WHAT TO DO = With pictures left out, extract every line between the start of the records below and the line holding "lung cancer, the", inclusive.

LISTED RECORDS =
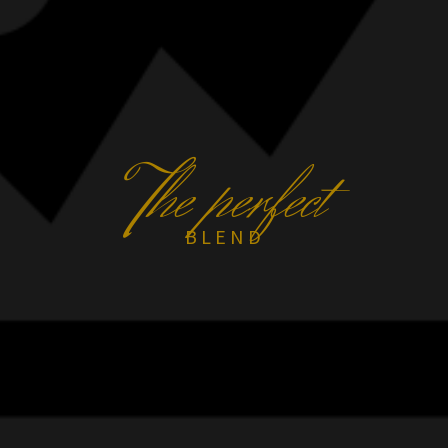
T
he perfect
BLEND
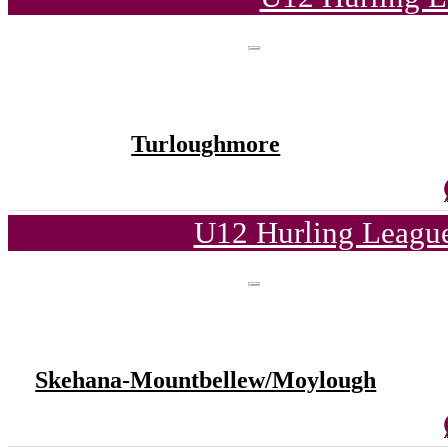
Turloughmore
U12 Hurling League
Skehana-Mountbellew/Moylough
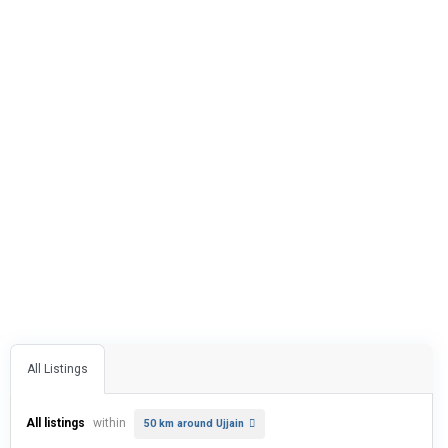
All Listings
All listings
within
50 km around Ujjain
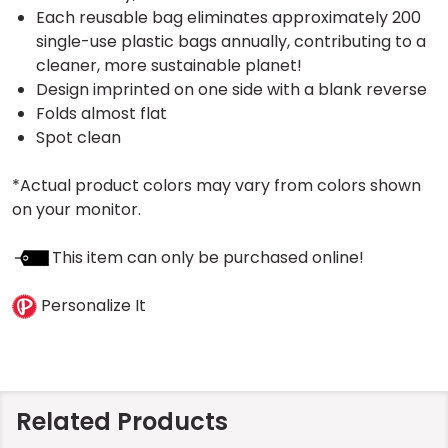
Each reusable bag eliminates approximately 200
single-use plastic bags annually, contributing to a
cleaner, more sustainable planet!
Design imprinted on one side with a blank reverse
Folds almost flat
Spot clean
*Actual product colors may vary from colors shown
on your monitor.
This item can only be purchased online!
Personalize It
Related Products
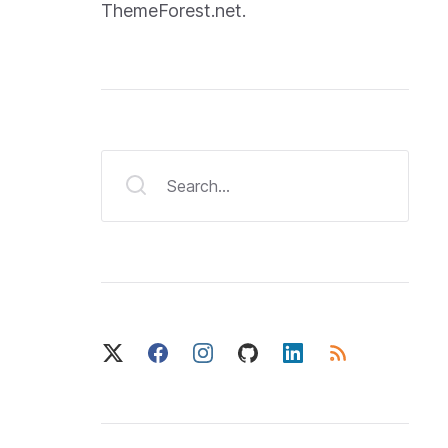
ThemeForest.net.
Search...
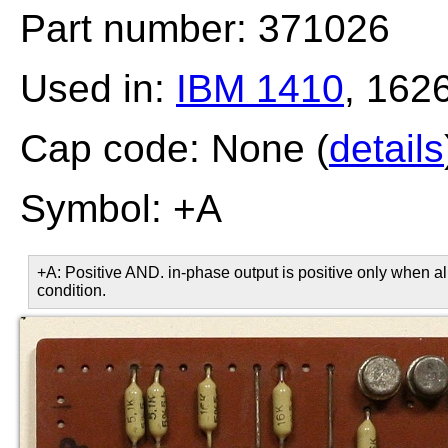
Part number: 371026
Used in:
IBM 1410
, 162
Cap code: None (
details
Symbol: +A
+A: Positive AND. in-phase output is positive only when all
condition.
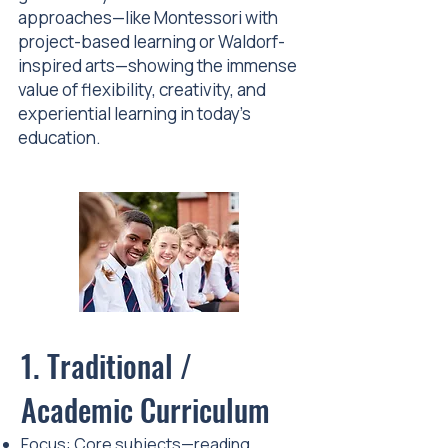
approaches—like Montessori with
project-based learning or Waldorf-
inspired arts—showing the immense
value of flexibility, creativity, and
experiential learning in today’s
education.
1. Traditional /
Academic Curriculum
Focus: Core subjects—reading,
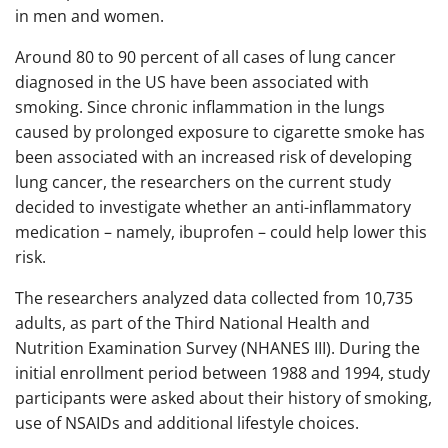
in men and women.
Around 80 to 90 percent of all cases of lung cancer
diagnosed in the US have been associated with
smoking. Since chronic inflammation in the lungs
caused by prolonged exposure to cigarette smoke has
been associated with an increased risk of developing
lung cancer, the researchers on the current study
decided to investigate whether an anti-inflammatory
medication – namely, ibuprofen – could help lower this
risk.
The researchers analyzed data collected from 10,735
adults, as part of the Third National Health and
Nutrition Examination Survey (NHANES III). During the
initial enrollment period between 1988 and 1994, study
participants were asked about their history of smoking,
use of NSAIDs and additional lifestyle choices.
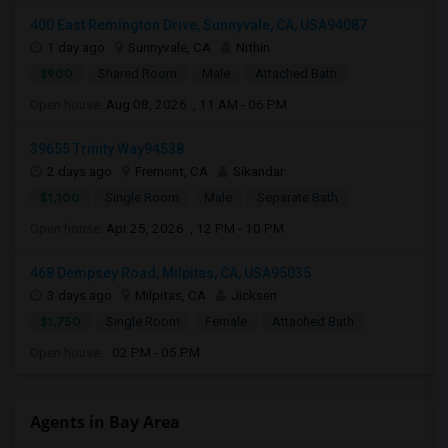
400 East Remington Drive, Sunnyvale, CA, USA94087
1 day ago
Sunnyvale, CA
Nithin
$900
Shared Room
Male
Attached Bath
Open house:
Aug 08, 2026 , 11 AM - 06 PM
39655 Trinity Way94538
2 days ago
Fremont, CA
Sikandar
$1,100
Single Room
Male
Separate Bath
Open house:
Apr 25, 2026 , 12 PM - 10 PM
468 Dempsey Road, Milpitas, CA, USA95035
3 days ago
Milpitas, CA
Jicksen
$1,750
Single Room
Female
Attached Bath
Open house:
02 PM - 05 PM
Agents in Bay Area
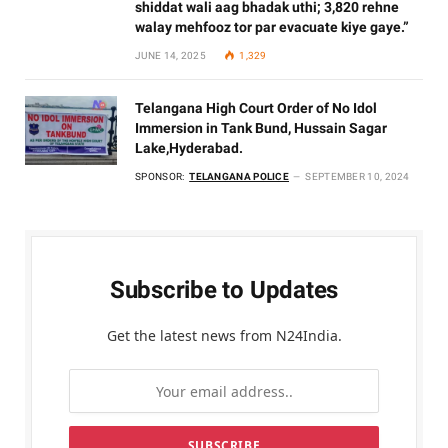
shiddat wali aag bhadak uthi; 3,820 rehne
walay mehfooz tor par evacuate kiye gaye.”
JUNE 14, 2025
1,329
Telangana High Court Order of No Idol
Immersion in Tank Bund, Hussain Sagar
Lake,Hyderabad.
SPONSOR:
TELANGANA POLICE
SEPTEMBER 10, 2024
Subscribe to Updates
Get the latest news from N24India.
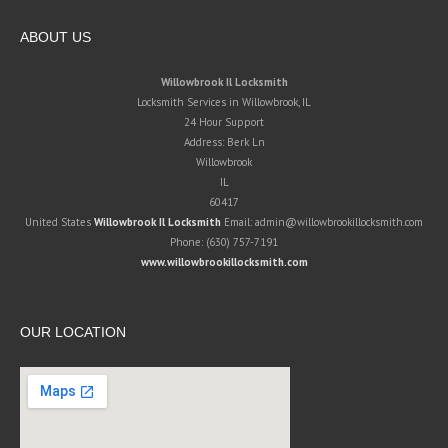
ABOUT US
Willowbrook Il Locksmith
Locksmith Services in Willowbrook, IL
24 Hour Support
Address:
Berk Ln
Willowbrook
IL
60417
United States
Willowbrook Il Locksmith
Email:
admin@willowbrookillocksmith.com
Phone:
(630) 757-7191
www.willowbrookillocksmith.com
OUR LOCATION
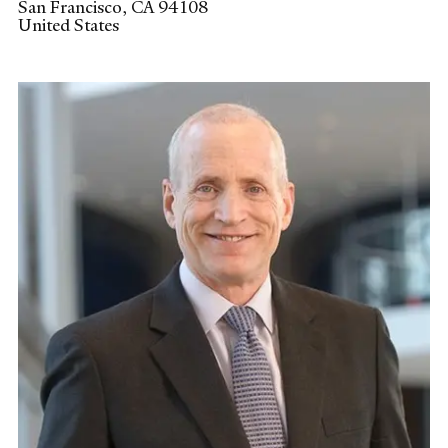
San Francisco
,
CA
94108
United States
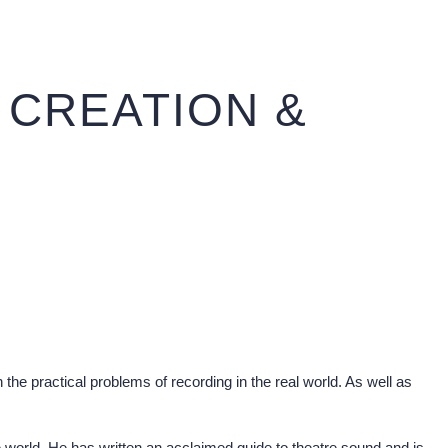
 CREATION &
the practical problems of recording in the real world. As well as
 world. He has written an acclaimed guide to theatre sound and is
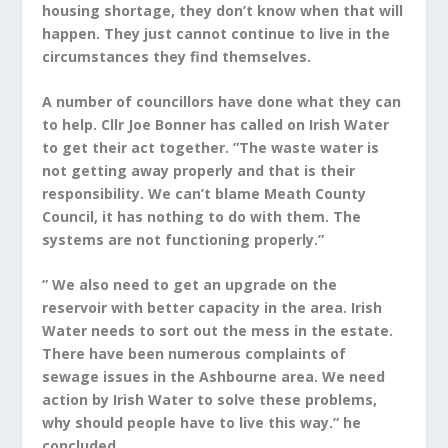
housing shortage, they don’t know when that will
happen. They just cannot continue to live in the
circumstances they find themselves.
A number of councillors have done what they can
to help. Cllr Joe Bonner has called on Irish Water
to get their act together. ”The waste water is
not getting away properly and that is their
responsibility. We can’t blame Meath County
Council, it has nothing to do with them. The
systems are not functioning properly.”
” We also need to get an upgrade on the
reservoir with better capacity in the area. Irish
Water needs to sort out the mess in the estate.
There have been numerous complaints of
sewage issues in the Ashbourne area. We need
action by Irish Water to solve these problems,
why should people have to live this way.” he
concluded.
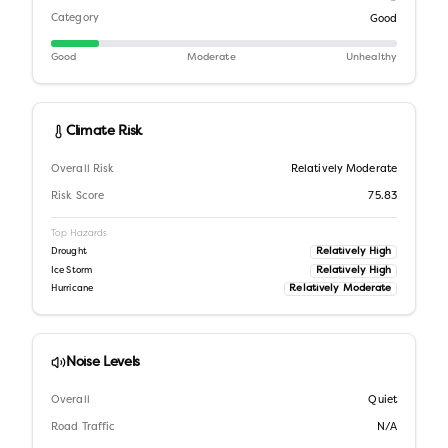
Category
Good
Good
Moderate
Unhealthy
Climate Risk
Overall Risk
Relatively Moderate
Risk Score
75.83
Top Hazards
Relatively High
Drought
Relatively High
Ice Storm
Relatively Moderate
Hurricane
Noise Levels
Overall
Quiet
Road Traffic
N/A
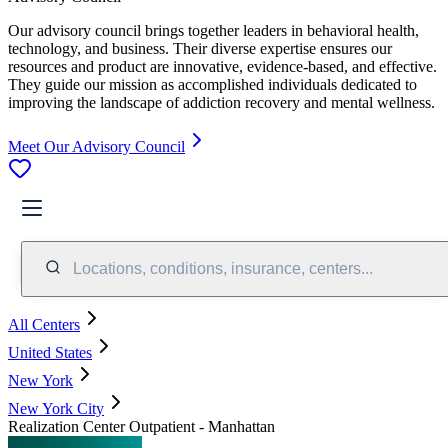
Our advisory council brings together leaders in behavioral health,
technology, and business. Their diverse expertise ensures our
resources and product are innovative, evidence-based, and effective.
They guide our mission as accomplished individuals dedicated to
improving the landscape of addiction recovery and mental wellness.
Meet Our Advisory Council
Locations, conditions, insurance, centers...
All Centers
United States
New York
New York City
Realization Center Outpatient - Manhattan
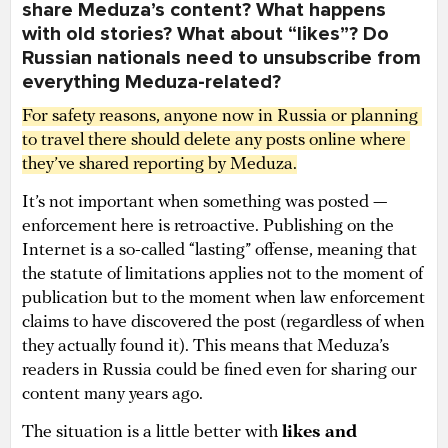
share Meduza’s content? What happens
with old stories? What about “likes”? Do
Russian nationals need to unsubscribe from
everything Meduza-related?
For safety reasons, anyone now in Russia or planning 
to travel there should delete any posts online where 
they’ve shared reporting by Meduza.
It’s not important when something was posted —
enforcement here is retroactive. Publishing on the
Internet is a so-called “lasting” offense, meaning that
the statute of limitations applies not to the moment of
publication but to the moment when law enforcement
claims to have discovered the post (regardless of when
they actually found it). This means that Meduza’s
readers in Russia could be fined even for sharing our
content many years ago.
The situation is a little better with
likes and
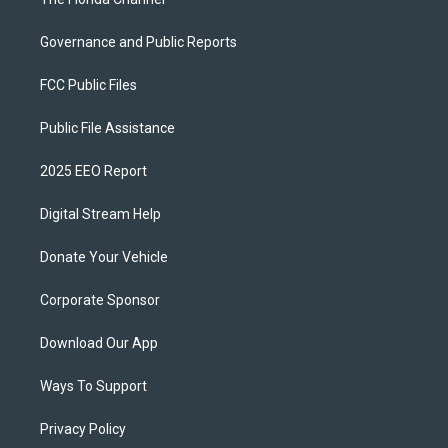
Governance and Public Reports
FCC Public Files
Public File Assistance
2025 EEO Report
Digital Stream Help
Donate Your Vehicle
Corporate Sponsor
Download Our App
Ways To Support
Privacy Policy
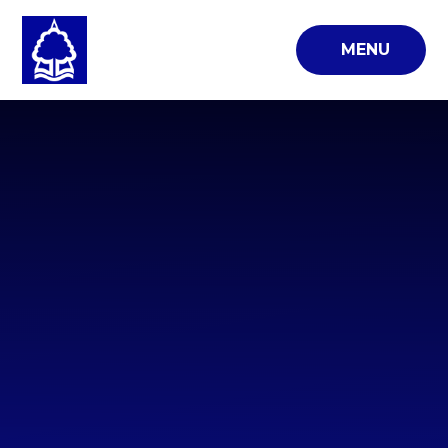
Skip to content ↓
MENU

TASK ANSWER =
T
he perfect
BLEND
Turloughmore
U12 Hurling League
Skehana-Mountbellew/Moylough
All Listings
All listings
within
50 km around Ujjain
Each reusable bag eliminates approximately 200
single-use plastic bags annually, contributing to a
cleaner, more sustainable planet!
Design imprinted on one side with a blank reverse
Folds almost flat
Spot clean
*Actual product colors may vary from colors shown
on your monitor.
This item can only be purchased online!
Personalize It
Related Products
ThemeForest.net.
Search...
Part number: 371026
Used in:
IBM 1410
, 162
Cap code: None (
details
Symbol: +A
+A: Positive AND. in-phase output is positive only when all
condition.
approaches—like Montessori with
project-based learning or Waldorf-
inspired arts—showing the immense
value of flexibility, creativity, and
experiential learning in today’s
education.
1. Traditional /
Academic Curriculum
Focus: Core subjects—reading,
in men and women.
Around 80 to 90 percent of all cases of lung cancer
diagnosed in the US have been associated with
smoking. Since chronic inflammation in the lungs
caused by prolonged exposure to cigarette smoke has
been associated with an increased risk of developing
lung cancer, the researchers on the current study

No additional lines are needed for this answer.